Text section -
▬▬▬▬▬▬

Today we’d like to introduce you to Megan Aguilar.
Hi Megan, please kick things off for us with an introduction to yourself and your story.
Chompers & Sons is a passion project and a labor of love. I worked in the fashion industry for over eleven years and always had the idea to make something that was uniquely my own. I started buying clothes for my dogs, Chompers and Rango, but I wasn’t happy with the overall quality or aesthetic. It started with one shirt that my in-laws made for Rango and just grew from there. We make contemporary dog shirts and accessories. The prints and patterns I use are very on-trend. I think our pets deserve the best, so we really try to make the best for your pets. All of our pieces are handcrafted with a sincere attention to detail and quality fabrics. Our fur babies do so much for us and I think this is a really fun way to do something for them. I’ve had people use our shirts for weddings, parties and photoshoots. My dogs wear shirts every time we go out in public and we get such a genuine reaction of joy. I know I make dog clothes, but I’m really in the business of making people smile. You can’t tell me seeing a dog in a little button-up shirt is not going to make you smile!
Can you talk to us a bit about the challenges and lessons you’ve learned along the way. Looking back would you say it’s been easy or smooth in retrospect?
I’m very lucky to have supportive friends and family. A lot of people in my life have helped C&S get to where it is today. The biggest struggle for me is balancing the brand as a full-time student. I mentioned that I worked in Fashion, but I am now pursuing a career in Communicative Disorders. So I’m essentially starting over, which means going back to school and facing new obstacles. Running a small business allows me to still have that creative outlet that I loved when I did work in fashion, but it’s challenging because I’m doing two completely different things now.
When you run a business, other people put expectations on you. They want new products, more content, more engagement, etc… They’re not seeing the full person behind the brand. I’m just one person doing it all myself. Any revenue we make from C&S goes directly back into the brand for new products or supplies. So I can really only make new stuff if and when people support the brand. I’m very transparent about that, but it means we’re working way different than most brands. A lot of the popular dog clothing companies are big brands with big budgets and even bigger resources. I’m working with a team of four, one of which is a dog, so I can’t compete. In all honesty, I don’t really try to. I do what works for me and hope it resonates with someone enough that they choose to support my brand.
Thanks – so what else should our readers know about your work and what you’re currently focused on?
Chompers & Sons is here to make people smile first and foremost. I make dog clothes and accessories in small batches, with a focus on quality. C&S specializes in button-up shirts for small pets. I’m known for my attention to detail and unique perspective to the dog industry. When I started in 2017, I was really the only company making these super funky prints, like my Up In Flames Shirt and Check Yourself Shirt. Even my floral prints were unique when I started because most brands were just doing graphic tees and tropical prints. I try to have a balance but I’m not afraid to put out something you wouldn’t typically see for dogs. Developing and building my brand, I’ve really tried to support my community in an honest and real way. I’m very proud of the work that I do and the way that I do it. LA Fashion District is local to me and when you’re there, you really see all the beauty and uniqueness that is LA.

▬▬▬▬▬▬

Dataset extract -
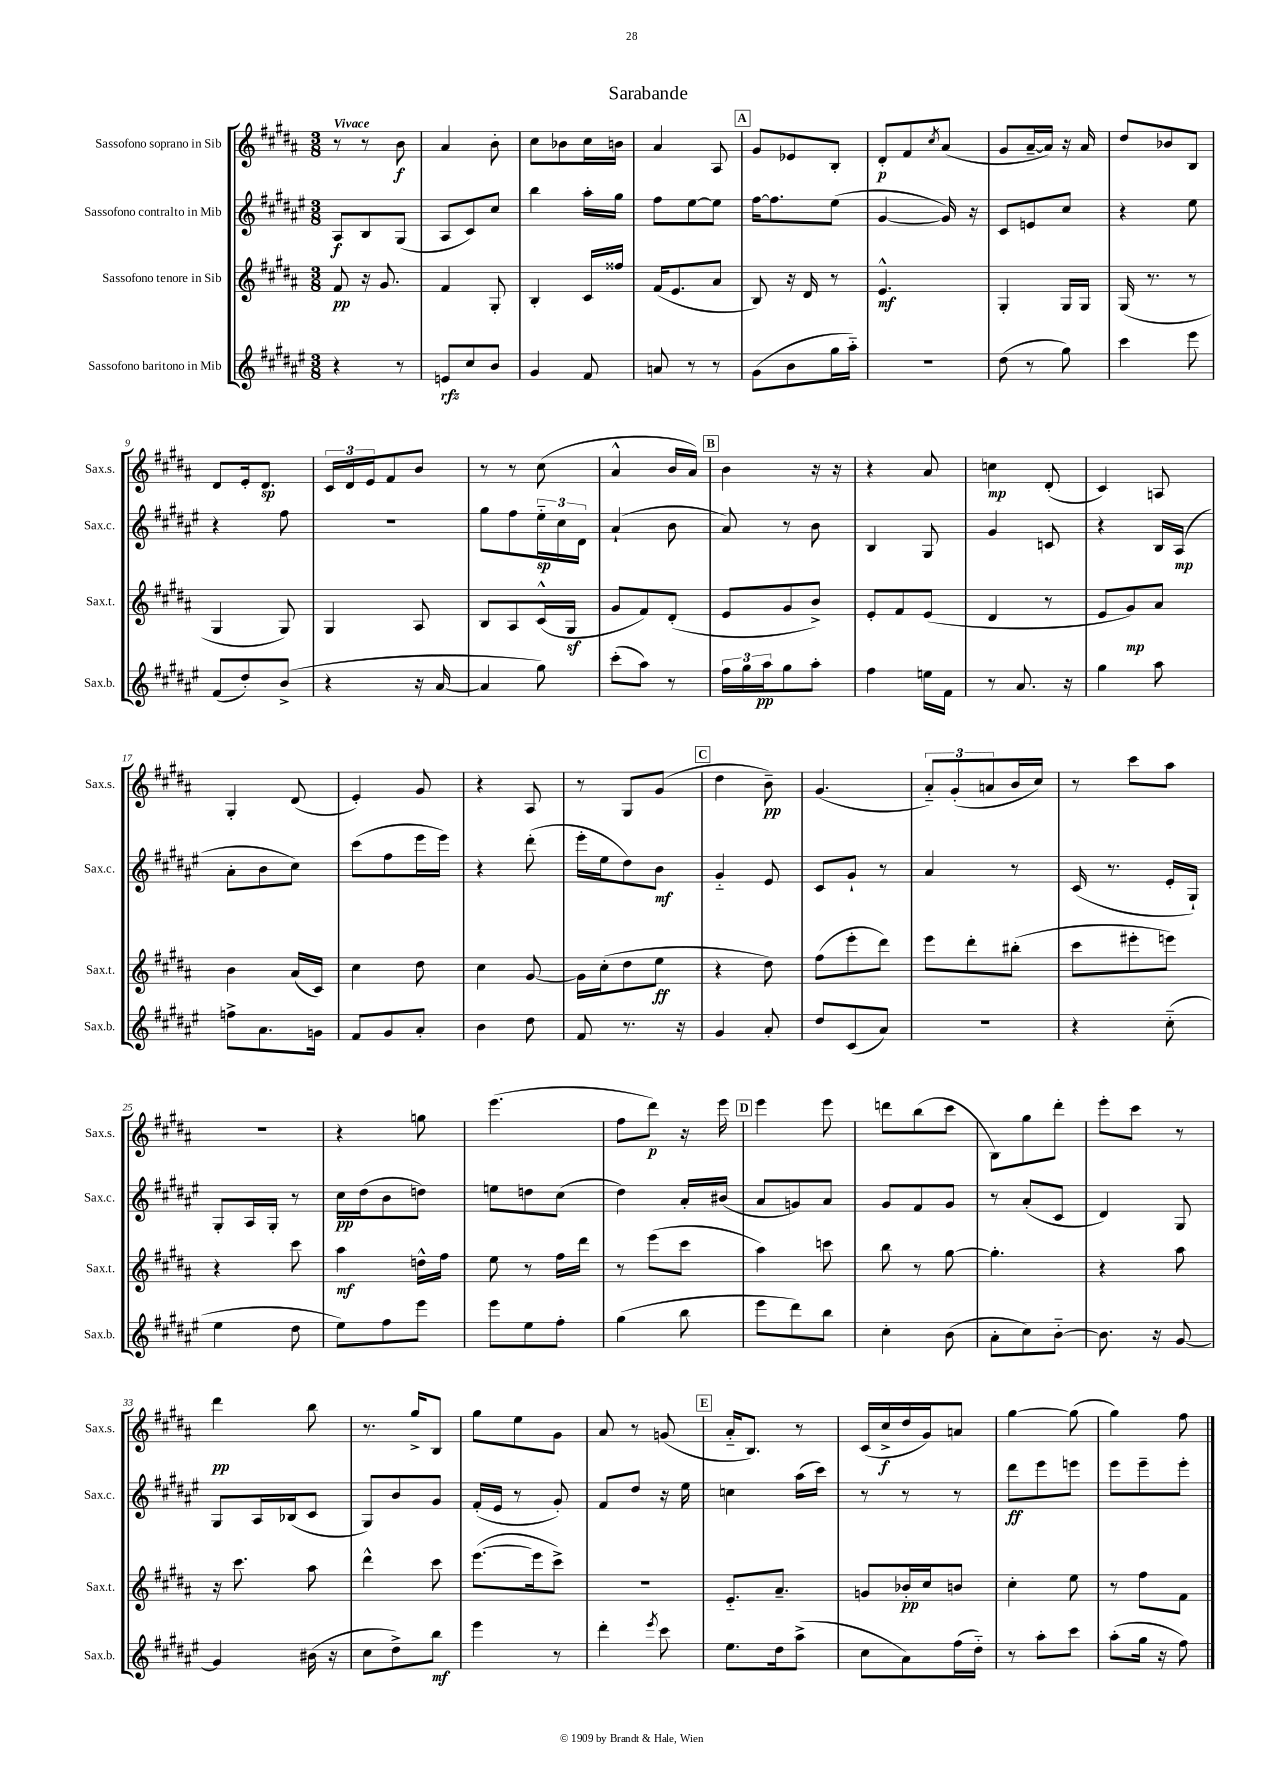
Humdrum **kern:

▬▬▬▬▬▬

Written task 1 -
In the Chompers & Sons interview, why does Megan say she can make new products only when people support the brand? Explain in one to three sentences.
Written task 2 -
Write out the passage of the Chompers & Sons interview that begins at the words "Can you talk" and stops after the words "smooth in retrospect?".
Written task 3 -
Extend the Chompers & Sons interview with Megan Aguilar, picking up after its final sentence.
The data shown above were drawn from a separate source and have no connection to the interview.

Answer 1 -
Any revenue Chompers & Sons earns goes directly back into the brand to pay for new products or supplies. Making new pieces therefore depends on people supporting the brand.

Answer 2 -
Can you talk to us a bit about the challenges and lessons you’ve learned along the way. Looking back would you say it’s been easy or smooth in retrospect?

Answer 3 -
POC and immigrants are LA Fashion, plain and simple. If you work in the industry, at any level, you have to advocate for the humans making and supplying your work. For me, this means purchasing from local POC family-owned businesses. I do not haggle for cheaper prices and I do not shop wholesale. It’s important to know where your clothes is coming from, even if it’s dog clothes. I’m lucky to work alongside my father-in-law and one seamstress, who are both masters of their trade. They bring our products to the next level and I’m just in awe of their talent. We also try to limit our footprint by repurposing extra fabric in our accessories, face masks, and packaging. We’ve donated masks to health care workers, street vendors, friends and family. I care a lot and I try to show that in my work. When I say I’m a small business, I mean it at every level.
In terms of your work and the industry, what are some of the changes you are expecting to see over the next five to ten years?
We’re already seeing a big shift in the pet industry. More people are dressing up their pets and trying to coordinate their outfits to match. I love it, it’s great. I would love to see more pet brands shift traditional power structures in the industry and advocate for garment workers. Garment production in Los Angeles is comprised of primarily Latin and Asian immigrants. They deserve more recognition, more support, fair wages and better working conditions. Let’s discuss that aspect of the industry. You can’t be sustainable if you’re not supporting the humans behind the success of your brand.
On that note, I’d also like to personally thank my own dogs. Chompers and Rango are and will always be Chompers & Sons.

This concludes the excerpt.